Dental Effects of Discordant Thumb‐Sucking in Monozygotic Twins: A Case Report
Kevin Brunstein, Eric Hu, Jillian Shute

TL;DR
This case report shows how thumb-sucking affects dental development by comparing identical twins.
Contribution
The study uses monozygotic twins to isolate the impact of thumb-sucking on dental development.
Findings
The thumb-sucking twin had an anterior open bite and narrower maxillary arch.
Altered incisor inclinations and a functional shift crossbite were observed.

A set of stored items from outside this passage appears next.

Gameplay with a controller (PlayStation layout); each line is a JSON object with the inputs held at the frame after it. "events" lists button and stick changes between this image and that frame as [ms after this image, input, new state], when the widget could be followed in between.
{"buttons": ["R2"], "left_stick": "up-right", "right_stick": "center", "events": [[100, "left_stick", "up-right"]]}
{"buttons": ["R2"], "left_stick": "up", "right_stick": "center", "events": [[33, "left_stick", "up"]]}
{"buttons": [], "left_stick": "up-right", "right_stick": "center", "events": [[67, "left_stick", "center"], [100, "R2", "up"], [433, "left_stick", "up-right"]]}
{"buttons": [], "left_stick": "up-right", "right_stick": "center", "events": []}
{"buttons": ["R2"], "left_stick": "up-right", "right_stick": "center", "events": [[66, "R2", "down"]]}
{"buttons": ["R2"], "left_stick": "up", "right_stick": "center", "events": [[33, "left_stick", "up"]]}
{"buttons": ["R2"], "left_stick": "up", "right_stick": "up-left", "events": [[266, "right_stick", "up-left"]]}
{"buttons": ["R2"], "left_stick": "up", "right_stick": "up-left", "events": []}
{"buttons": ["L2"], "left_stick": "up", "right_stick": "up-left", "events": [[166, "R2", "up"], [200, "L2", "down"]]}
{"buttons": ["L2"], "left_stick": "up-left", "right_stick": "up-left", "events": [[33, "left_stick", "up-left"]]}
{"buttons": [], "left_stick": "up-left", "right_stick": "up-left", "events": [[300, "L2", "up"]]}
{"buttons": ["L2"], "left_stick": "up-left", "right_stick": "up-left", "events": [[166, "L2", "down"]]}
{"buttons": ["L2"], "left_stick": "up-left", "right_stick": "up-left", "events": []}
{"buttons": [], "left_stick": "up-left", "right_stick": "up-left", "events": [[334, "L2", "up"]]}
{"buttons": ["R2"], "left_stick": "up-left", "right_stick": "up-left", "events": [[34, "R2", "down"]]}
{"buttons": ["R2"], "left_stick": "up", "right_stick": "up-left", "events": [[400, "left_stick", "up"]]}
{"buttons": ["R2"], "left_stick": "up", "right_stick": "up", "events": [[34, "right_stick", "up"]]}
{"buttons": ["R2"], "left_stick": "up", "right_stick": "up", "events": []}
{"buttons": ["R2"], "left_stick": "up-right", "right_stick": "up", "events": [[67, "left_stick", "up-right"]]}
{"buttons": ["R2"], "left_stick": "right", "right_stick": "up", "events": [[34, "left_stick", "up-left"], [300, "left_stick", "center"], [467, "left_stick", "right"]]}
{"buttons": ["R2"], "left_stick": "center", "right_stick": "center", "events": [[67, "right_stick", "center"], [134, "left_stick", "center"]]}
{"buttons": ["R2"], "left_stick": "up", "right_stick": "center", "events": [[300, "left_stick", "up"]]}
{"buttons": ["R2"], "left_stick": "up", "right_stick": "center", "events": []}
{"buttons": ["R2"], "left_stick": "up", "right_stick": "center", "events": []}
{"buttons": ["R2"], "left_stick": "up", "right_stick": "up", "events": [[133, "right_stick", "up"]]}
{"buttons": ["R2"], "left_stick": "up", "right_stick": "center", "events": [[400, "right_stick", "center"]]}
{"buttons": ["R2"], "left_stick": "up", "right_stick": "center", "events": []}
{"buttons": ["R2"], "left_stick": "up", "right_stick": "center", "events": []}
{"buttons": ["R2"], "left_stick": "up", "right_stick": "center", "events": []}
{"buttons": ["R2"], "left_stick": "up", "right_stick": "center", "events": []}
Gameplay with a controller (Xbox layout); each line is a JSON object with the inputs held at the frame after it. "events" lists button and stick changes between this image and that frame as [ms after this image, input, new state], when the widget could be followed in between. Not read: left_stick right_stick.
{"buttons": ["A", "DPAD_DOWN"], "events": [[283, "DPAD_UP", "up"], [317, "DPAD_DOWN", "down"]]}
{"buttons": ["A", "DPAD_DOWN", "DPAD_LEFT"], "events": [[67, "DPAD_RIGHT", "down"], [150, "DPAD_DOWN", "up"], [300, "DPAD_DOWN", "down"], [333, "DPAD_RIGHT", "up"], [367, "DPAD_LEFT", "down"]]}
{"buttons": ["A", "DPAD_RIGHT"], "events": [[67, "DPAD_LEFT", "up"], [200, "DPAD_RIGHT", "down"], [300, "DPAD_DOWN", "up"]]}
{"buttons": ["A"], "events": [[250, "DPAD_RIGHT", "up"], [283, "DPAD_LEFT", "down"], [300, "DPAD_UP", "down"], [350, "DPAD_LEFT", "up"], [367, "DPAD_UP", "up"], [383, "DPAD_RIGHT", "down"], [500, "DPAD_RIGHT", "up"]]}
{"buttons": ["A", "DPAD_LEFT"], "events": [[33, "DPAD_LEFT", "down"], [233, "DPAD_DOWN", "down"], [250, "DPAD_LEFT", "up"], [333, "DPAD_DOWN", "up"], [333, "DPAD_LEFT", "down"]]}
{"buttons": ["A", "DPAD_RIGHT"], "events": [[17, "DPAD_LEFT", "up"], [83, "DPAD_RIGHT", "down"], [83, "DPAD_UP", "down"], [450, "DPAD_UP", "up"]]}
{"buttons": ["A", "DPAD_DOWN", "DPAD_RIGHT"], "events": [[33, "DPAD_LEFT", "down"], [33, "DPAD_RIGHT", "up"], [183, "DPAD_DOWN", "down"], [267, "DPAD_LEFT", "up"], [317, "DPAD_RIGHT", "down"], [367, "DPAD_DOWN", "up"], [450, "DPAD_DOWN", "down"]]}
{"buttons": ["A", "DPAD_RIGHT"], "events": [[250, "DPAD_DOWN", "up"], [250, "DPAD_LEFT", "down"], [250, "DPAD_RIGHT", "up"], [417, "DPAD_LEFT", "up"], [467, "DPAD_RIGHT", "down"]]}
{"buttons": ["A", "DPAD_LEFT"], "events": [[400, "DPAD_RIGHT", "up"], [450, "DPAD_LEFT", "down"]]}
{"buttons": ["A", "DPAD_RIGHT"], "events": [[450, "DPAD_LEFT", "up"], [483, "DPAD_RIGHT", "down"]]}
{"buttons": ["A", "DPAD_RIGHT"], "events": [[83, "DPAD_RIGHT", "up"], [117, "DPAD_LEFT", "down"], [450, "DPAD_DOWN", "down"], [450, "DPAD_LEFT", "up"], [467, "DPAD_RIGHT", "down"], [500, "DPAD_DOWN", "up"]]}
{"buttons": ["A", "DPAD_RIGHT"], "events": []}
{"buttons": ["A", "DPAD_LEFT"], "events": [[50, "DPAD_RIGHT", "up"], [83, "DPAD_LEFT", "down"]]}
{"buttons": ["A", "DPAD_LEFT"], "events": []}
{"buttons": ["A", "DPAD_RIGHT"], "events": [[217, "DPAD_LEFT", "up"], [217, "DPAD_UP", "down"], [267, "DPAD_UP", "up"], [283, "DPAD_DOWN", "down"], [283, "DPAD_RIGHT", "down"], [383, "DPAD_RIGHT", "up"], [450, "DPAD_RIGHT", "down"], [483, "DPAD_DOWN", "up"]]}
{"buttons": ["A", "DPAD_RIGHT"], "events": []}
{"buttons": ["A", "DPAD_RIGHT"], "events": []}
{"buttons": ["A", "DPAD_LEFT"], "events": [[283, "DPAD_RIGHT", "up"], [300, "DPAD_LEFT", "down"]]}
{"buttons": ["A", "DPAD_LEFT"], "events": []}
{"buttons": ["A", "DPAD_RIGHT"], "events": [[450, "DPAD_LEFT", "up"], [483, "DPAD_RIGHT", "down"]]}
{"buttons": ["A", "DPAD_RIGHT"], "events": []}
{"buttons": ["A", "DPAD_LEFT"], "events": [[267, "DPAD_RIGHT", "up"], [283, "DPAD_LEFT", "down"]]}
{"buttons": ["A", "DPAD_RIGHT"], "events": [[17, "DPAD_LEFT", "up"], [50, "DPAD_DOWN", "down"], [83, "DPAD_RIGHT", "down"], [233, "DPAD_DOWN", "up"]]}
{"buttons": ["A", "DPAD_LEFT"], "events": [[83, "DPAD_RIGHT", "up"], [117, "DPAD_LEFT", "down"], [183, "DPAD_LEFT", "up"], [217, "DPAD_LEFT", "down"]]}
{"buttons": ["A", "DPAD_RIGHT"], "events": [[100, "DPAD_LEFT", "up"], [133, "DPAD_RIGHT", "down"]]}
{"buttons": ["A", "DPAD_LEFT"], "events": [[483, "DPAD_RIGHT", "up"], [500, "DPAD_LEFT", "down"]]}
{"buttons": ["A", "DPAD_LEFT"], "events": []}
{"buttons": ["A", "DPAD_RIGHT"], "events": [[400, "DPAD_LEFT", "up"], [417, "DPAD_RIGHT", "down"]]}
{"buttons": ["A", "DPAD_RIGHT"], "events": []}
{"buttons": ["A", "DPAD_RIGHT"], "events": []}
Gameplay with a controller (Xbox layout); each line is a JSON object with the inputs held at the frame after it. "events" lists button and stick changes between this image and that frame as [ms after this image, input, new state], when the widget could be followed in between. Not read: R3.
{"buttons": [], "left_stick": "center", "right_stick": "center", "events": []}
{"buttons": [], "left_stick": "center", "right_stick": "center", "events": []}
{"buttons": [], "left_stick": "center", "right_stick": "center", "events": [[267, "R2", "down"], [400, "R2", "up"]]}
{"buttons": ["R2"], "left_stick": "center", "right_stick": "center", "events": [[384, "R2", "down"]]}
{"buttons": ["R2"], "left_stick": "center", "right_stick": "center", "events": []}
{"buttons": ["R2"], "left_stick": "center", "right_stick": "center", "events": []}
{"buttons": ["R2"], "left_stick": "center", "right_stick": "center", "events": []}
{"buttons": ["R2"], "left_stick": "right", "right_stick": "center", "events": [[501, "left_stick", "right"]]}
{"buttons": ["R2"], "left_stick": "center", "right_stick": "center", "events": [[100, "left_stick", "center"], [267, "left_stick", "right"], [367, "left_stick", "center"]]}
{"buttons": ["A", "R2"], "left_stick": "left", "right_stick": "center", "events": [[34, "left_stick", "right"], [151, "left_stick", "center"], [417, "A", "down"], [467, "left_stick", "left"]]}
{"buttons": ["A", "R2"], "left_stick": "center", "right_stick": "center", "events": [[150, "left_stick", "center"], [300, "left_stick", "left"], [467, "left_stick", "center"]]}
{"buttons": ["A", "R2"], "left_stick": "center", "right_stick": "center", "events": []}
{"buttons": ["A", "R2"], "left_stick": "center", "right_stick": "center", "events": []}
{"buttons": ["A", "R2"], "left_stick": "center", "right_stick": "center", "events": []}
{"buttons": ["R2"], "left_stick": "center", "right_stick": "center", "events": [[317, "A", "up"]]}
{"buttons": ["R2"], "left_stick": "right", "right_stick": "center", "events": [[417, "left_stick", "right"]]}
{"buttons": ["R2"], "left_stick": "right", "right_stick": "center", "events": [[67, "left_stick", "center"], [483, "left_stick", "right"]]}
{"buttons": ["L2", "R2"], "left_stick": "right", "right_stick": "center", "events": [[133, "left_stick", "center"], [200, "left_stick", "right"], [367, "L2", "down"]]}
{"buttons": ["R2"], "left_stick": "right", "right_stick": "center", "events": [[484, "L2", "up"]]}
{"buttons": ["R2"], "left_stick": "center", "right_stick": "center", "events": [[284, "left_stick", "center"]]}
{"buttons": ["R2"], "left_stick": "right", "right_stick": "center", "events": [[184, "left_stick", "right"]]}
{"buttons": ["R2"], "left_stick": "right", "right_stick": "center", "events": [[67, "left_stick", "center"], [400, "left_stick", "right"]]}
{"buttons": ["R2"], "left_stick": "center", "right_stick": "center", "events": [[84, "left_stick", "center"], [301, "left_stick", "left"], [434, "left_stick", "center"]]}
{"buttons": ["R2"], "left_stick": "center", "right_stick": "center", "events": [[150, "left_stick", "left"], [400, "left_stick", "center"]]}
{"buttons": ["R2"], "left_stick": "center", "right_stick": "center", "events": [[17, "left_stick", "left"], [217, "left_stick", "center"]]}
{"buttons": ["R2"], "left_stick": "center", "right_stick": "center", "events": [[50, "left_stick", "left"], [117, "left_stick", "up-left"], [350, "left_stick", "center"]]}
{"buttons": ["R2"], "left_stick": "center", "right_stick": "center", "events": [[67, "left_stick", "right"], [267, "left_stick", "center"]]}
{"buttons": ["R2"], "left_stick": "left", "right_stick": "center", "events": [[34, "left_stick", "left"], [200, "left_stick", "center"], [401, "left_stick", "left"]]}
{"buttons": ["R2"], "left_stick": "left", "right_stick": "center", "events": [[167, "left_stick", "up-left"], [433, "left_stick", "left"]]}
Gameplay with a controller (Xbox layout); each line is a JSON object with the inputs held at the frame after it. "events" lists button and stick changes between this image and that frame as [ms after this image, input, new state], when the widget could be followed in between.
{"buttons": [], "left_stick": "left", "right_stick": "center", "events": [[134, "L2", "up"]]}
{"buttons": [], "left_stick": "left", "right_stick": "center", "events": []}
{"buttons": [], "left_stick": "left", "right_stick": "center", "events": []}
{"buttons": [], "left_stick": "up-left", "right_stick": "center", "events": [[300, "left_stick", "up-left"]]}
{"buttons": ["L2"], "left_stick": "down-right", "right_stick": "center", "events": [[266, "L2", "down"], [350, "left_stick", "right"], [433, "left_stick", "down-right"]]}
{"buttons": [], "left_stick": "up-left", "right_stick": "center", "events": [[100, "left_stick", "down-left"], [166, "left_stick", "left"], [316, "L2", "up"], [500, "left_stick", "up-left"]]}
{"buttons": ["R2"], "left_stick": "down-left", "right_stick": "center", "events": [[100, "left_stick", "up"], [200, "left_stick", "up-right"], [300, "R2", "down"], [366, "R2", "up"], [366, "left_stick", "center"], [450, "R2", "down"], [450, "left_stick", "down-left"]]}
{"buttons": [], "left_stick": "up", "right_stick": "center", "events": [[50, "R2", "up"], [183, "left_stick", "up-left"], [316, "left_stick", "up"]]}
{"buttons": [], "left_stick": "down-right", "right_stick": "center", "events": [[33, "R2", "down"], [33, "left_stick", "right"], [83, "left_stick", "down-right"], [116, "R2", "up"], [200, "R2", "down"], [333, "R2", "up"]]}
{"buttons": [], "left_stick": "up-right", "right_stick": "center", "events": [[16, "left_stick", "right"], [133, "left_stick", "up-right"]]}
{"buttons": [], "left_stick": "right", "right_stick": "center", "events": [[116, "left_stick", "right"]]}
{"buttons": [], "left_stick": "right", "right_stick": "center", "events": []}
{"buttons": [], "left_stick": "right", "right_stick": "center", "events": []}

Canine relationships differed between the twins, supporting behavioral influence on dentition.
Abstract
This case study examines the dental effects of a persistent thumb‐sucking habit by comparing monozygotic twins—one with the habit and one without. With genetic and environmental variables largely controlled, this model isolates the impact of nonnutritive sucking on occlusal development. Clinical and diagnostic assessments revealed that the twin with the habit exhibited an anterior open bite, increased overjet, narrower maxillary arch width, deeper palatal vault, and altered incisor inclinations. A unilateral right‐sided functional shift crossbite was also observed. Molar relationships were similar in both twins, whereas canine relationships differed. These findings align with existing literature on the association between digit habits and malocclusion. This genetically controlled comparison strengthens the evidence that persistent thumb‐sucking can influence the developing dentition and…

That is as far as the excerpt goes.